Manipulate and Enrich Documents

CFS provides features to manipulate and enrich documents. Enriching a document means adding additional information, or improving the quality and usefulness of the information, before the document is indexed into IDOL. For example, you can:

  • Add additional fields to a document.
  • Extract content from HTML pages, discarding irrelevant content such as headers, sidebars, advertisements, and scripts.
  • Split long documents into multiple sections. This can improve performance when you query IDOL, because IDOL can return a specific part of a document in response to a query.
  • Standardize field names, so that documents that originated from different repositories use the same fields to store the same type of information.
  • Perform Eduction on document fields. Eduction extracts entities from a document, and writes them to specific document fields. An entity can be a word, phrase, or block of information - for example an address or telephone number.
  • Perform analysis on image and video files and add the results to the document. Examples of media analysis include optical character recognition (OCR), face detection and recognition, and object recognition. To analyze media you must have an IDOL Media Server.
  • Extract speech from audio and video files, and add the transcription to the document content. To analyze speech you must have an IDOL Speech Server.
  • Reject documents that do not contain content in a specific language.

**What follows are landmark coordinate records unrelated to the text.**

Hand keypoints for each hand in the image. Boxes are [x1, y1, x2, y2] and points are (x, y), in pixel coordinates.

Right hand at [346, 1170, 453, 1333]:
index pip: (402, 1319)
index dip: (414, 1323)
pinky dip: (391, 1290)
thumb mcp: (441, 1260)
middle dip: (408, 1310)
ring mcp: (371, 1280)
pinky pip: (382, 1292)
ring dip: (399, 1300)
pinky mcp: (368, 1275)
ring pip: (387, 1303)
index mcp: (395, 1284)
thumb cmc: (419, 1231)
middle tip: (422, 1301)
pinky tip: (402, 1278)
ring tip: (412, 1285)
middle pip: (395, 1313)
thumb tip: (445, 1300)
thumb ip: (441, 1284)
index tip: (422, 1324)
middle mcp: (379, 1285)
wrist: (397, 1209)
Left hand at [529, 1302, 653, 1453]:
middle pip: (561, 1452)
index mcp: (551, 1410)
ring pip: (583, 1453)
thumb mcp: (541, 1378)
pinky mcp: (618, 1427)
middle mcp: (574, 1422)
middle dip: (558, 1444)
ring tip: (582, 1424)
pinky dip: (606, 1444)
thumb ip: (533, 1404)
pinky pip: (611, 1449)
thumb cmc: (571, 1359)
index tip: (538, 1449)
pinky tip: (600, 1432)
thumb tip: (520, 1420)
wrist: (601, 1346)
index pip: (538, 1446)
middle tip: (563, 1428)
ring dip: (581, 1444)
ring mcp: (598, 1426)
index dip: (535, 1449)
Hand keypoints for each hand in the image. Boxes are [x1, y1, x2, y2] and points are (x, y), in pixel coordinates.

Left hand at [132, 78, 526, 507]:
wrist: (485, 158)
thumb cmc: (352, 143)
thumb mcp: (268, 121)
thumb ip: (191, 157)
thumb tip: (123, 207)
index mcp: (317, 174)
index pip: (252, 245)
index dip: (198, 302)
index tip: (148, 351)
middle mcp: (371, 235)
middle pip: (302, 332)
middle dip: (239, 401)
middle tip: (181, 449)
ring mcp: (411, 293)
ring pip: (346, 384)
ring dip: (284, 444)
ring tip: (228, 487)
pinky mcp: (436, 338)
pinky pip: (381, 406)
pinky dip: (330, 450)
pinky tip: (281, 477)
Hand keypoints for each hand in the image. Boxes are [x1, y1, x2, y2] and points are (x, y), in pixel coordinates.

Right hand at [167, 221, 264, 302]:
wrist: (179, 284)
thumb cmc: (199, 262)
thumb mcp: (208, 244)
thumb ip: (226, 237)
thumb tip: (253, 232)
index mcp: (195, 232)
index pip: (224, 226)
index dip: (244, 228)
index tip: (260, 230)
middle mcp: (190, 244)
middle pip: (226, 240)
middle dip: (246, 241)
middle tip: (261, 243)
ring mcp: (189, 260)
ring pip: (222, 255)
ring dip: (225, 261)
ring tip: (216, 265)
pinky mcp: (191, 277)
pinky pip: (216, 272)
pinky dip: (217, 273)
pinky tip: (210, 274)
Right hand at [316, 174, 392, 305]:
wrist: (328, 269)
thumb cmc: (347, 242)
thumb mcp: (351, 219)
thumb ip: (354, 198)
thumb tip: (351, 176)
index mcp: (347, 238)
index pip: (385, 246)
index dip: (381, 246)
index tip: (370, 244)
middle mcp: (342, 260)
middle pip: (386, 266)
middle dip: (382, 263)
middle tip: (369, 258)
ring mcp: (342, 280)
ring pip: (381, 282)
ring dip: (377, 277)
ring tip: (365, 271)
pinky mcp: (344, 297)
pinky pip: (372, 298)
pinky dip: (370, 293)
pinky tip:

The simplest way to manipulate documents is to use the import tasks that are included with CFS. For information about the tasks that are available, see Manipulate and Enrich Documents. You can configure these tasks by modifying configuration parameters in the CFS configuration file.

CFS also supports Lua, an embedded scripting language. You can write Lua scripts to manipulate documents and define custom processing rules. For information about the Lua functions that are provided with CFS, refer to the Connector Framework Server Reference.